# [Your goal]
Rename "value" to "figure" in the listing, starting at the line with "How many data points does each series have?" and ending at the end of the listing, and leave the pictures out.

# [Chart comprehension data]
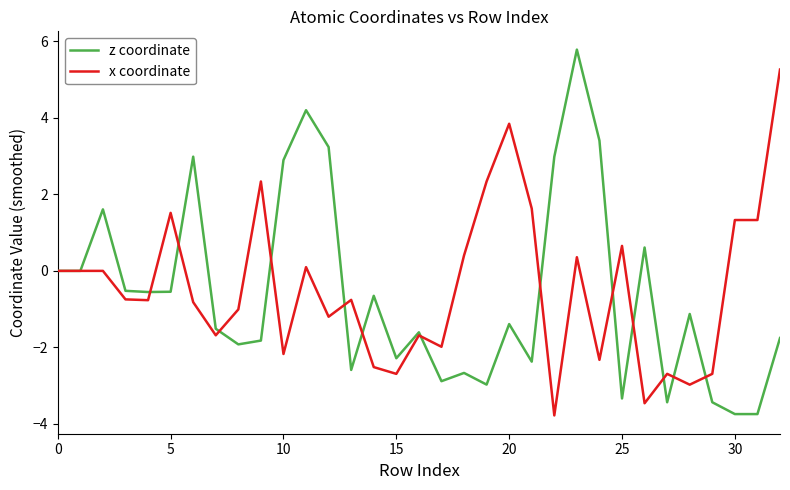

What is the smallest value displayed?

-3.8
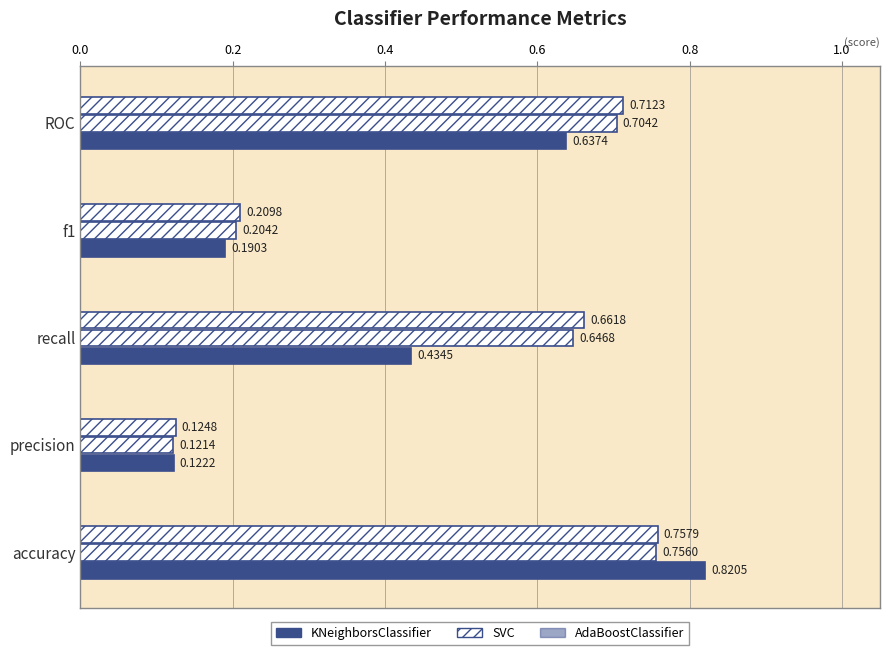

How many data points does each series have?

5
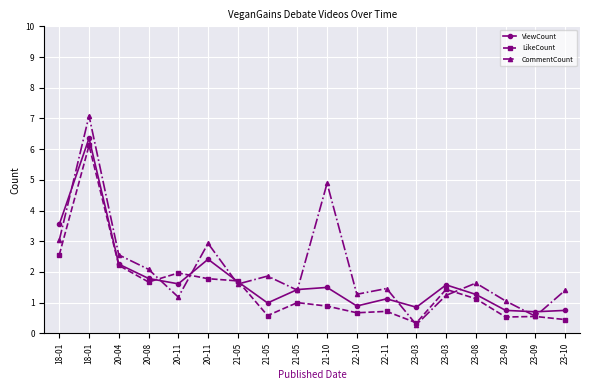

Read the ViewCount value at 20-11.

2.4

# [Result]
How many data points does each series have?

5

Read the ViewCount figure at 20-11.

2.4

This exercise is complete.